-- PROVIDED MATERIAL follows --

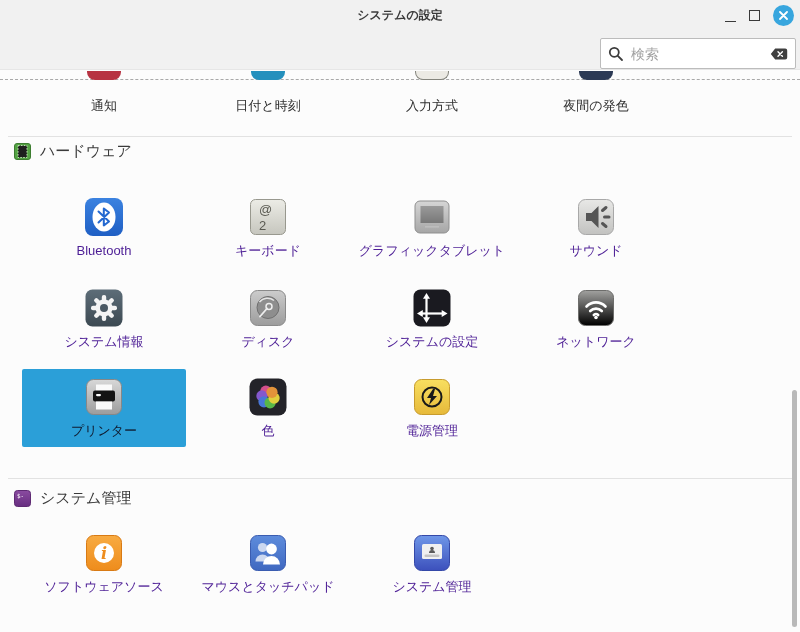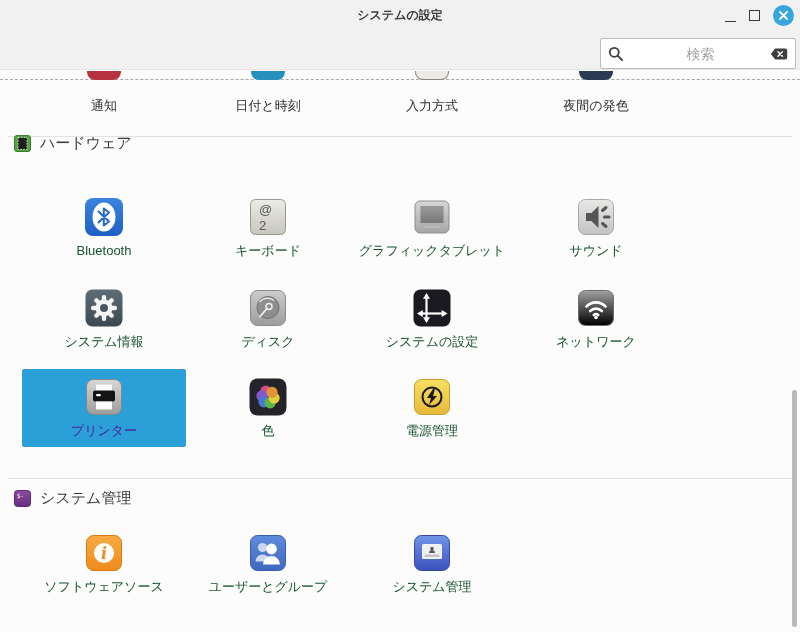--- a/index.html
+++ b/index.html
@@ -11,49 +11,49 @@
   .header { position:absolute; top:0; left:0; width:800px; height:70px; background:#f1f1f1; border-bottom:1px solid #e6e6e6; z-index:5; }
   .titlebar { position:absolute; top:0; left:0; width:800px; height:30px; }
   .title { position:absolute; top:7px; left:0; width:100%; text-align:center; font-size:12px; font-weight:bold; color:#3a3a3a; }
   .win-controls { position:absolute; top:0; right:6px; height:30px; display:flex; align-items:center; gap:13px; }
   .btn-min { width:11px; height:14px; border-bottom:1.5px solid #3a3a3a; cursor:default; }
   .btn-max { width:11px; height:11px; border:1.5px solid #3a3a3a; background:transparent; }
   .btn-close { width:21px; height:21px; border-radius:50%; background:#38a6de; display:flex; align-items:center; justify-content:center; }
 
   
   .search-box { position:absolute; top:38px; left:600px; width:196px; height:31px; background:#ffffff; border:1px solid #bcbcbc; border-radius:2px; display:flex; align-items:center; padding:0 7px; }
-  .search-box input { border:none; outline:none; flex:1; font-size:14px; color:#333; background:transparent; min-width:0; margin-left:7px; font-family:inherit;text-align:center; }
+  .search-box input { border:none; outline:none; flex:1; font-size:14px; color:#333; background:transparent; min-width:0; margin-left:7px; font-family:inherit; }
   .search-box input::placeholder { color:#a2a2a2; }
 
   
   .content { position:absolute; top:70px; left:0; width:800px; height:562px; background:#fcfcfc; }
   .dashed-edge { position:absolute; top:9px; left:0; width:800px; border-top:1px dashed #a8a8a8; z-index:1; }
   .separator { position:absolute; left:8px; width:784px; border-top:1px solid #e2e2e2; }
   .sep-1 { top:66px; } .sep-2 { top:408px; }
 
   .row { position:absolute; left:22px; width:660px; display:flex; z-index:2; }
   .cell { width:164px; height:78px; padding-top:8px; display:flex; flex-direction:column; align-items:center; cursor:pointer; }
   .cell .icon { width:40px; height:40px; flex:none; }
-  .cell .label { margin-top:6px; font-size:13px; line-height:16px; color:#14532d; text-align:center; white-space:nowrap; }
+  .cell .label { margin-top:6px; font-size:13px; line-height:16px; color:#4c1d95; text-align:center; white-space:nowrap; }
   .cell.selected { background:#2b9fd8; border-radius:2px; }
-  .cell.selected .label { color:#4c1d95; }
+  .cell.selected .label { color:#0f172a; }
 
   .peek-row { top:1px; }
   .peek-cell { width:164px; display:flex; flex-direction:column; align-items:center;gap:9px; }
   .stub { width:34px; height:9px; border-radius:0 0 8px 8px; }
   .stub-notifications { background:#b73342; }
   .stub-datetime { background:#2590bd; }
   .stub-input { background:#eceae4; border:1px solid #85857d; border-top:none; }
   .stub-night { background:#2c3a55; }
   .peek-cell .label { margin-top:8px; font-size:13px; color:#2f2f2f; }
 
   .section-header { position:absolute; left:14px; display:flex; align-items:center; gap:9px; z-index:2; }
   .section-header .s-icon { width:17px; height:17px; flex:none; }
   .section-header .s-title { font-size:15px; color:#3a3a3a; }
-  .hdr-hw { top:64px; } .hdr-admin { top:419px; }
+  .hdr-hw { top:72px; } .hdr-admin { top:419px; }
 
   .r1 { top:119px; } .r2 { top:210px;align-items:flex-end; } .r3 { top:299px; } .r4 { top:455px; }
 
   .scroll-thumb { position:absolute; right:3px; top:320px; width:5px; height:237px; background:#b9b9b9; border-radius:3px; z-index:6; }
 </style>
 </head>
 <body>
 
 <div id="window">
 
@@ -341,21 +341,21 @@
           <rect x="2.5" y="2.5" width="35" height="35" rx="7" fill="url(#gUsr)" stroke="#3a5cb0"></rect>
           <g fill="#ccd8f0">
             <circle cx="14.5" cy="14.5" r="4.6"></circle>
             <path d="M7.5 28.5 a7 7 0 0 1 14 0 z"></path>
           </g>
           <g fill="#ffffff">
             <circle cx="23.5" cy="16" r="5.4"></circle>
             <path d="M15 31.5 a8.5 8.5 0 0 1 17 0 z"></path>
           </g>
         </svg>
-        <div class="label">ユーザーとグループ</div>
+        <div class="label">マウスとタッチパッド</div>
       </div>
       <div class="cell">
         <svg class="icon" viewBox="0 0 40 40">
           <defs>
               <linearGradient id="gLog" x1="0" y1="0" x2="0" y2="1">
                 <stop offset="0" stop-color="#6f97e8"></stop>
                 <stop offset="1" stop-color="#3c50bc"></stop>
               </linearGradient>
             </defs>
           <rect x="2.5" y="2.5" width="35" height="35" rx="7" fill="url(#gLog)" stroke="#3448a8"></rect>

-- PROVIDED MATERIAL concluded --

[ASSIGNED TASK]: I'd like every record above written out again exactly, without the pictures.

[RESULT]:
--- a/index.html
+++ b/index.html
@@ -11,49 +11,49 @@
   .header { position:absolute; top:0; left:0; width:800px; height:70px; background:#f1f1f1; border-bottom:1px solid #e6e6e6; z-index:5; }
   .titlebar { position:absolute; top:0; left:0; width:800px; height:30px; }
   .title { position:absolute; top:7px; left:0; width:100%; text-align:center; font-size:12px; font-weight:bold; color:#3a3a3a; }
   .win-controls { position:absolute; top:0; right:6px; height:30px; display:flex; align-items:center; gap:13px; }
   .btn-min { width:11px; height:14px; border-bottom:1.5px solid #3a3a3a; cursor:default; }
   .btn-max { width:11px; height:11px; border:1.5px solid #3a3a3a; background:transparent; }
   .btn-close { width:21px; height:21px; border-radius:50%; background:#38a6de; display:flex; align-items:center; justify-content:center; }
 
   
   .search-box { position:absolute; top:38px; left:600px; width:196px; height:31px; background:#ffffff; border:1px solid #bcbcbc; border-radius:2px; display:flex; align-items:center; padding:0 7px; }
-  .search-box input { border:none; outline:none; flex:1; font-size:14px; color:#333; background:transparent; min-width:0; margin-left:7px; font-family:inherit;text-align:center; }
+  .search-box input { border:none; outline:none; flex:1; font-size:14px; color:#333; background:transparent; min-width:0; margin-left:7px; font-family:inherit; }
   .search-box input::placeholder { color:#a2a2a2; }
 
   
   .content { position:absolute; top:70px; left:0; width:800px; height:562px; background:#fcfcfc; }
   .dashed-edge { position:absolute; top:9px; left:0; width:800px; border-top:1px dashed #a8a8a8; z-index:1; }
   .separator { position:absolute; left:8px; width:784px; border-top:1px solid #e2e2e2; }
   .sep-1 { top:66px; } .sep-2 { top:408px; }
 
   .row { position:absolute; left:22px; width:660px; display:flex; z-index:2; }
   .cell { width:164px; height:78px; padding-top:8px; display:flex; flex-direction:column; align-items:center; cursor:pointer; }
   .cell .icon { width:40px; height:40px; flex:none; }
-  .cell .label { margin-top:6px; font-size:13px; line-height:16px; color:#14532d; text-align:center; white-space:nowrap; }
+  .cell .label { margin-top:6px; font-size:13px; line-height:16px; color:#4c1d95; text-align:center; white-space:nowrap; }
   .cell.selected { background:#2b9fd8; border-radius:2px; }
-  .cell.selected .label { color:#4c1d95; }
+  .cell.selected .label { color:#0f172a; }
 
   .peek-row { top:1px; }
   .peek-cell { width:164px; display:flex; flex-direction:column; align-items:center;gap:9px; }
   .stub { width:34px; height:9px; border-radius:0 0 8px 8px; }
   .stub-notifications { background:#b73342; }
   .stub-datetime { background:#2590bd; }
   .stub-input { background:#eceae4; border:1px solid #85857d; border-top:none; }
   .stub-night { background:#2c3a55; }
   .peek-cell .label { margin-top:8px; font-size:13px; color:#2f2f2f; }
 
   .section-header { position:absolute; left:14px; display:flex; align-items:center; gap:9px; z-index:2; }
   .section-header .s-icon { width:17px; height:17px; flex:none; }
   .section-header .s-title { font-size:15px; color:#3a3a3a; }
-  .hdr-hw { top:64px; } .hdr-admin { top:419px; }
+  .hdr-hw { top:72px; } .hdr-admin { top:419px; }
 
   .r1 { top:119px; } .r2 { top:210px;align-items:flex-end; } .r3 { top:299px; } .r4 { top:455px; }
 
   .scroll-thumb { position:absolute; right:3px; top:320px; width:5px; height:237px; background:#b9b9b9; border-radius:3px; z-index:6; }
 </style>
 </head>
 <body>
 
 <div id="window">
 
@@ -341,21 +341,21 @@
           <rect x="2.5" y="2.5" width="35" height="35" rx="7" fill="url(#gUsr)" stroke="#3a5cb0"></rect>
           <g fill="#ccd8f0">
             <circle cx="14.5" cy="14.5" r="4.6"></circle>
             <path d="M7.5 28.5 a7 7 0 0 1 14 0 z"></path>
           </g>
           <g fill="#ffffff">
             <circle cx="23.5" cy="16" r="5.4"></circle>
             <path d="M15 31.5 a8.5 8.5 0 0 1 17 0 z"></path>
           </g>
         </svg>
-        <div class="label">ユーザーとグループ</div>
+        <div class="label">マウスとタッチパッド</div>
       </div>
       <div class="cell">
         <svg class="icon" viewBox="0 0 40 40">
           <defs>
               <linearGradient id="gLog" x1="0" y1="0" x2="0" y2="1">
                 <stop offset="0" stop-color="#6f97e8"></stop>
                 <stop offset="1" stop-color="#3c50bc"></stop>
               </linearGradient>
             </defs>
           <rect x="2.5" y="2.5" width="35" height="35" rx="7" fill="url(#gLog)" stroke="#3448a8"></rect>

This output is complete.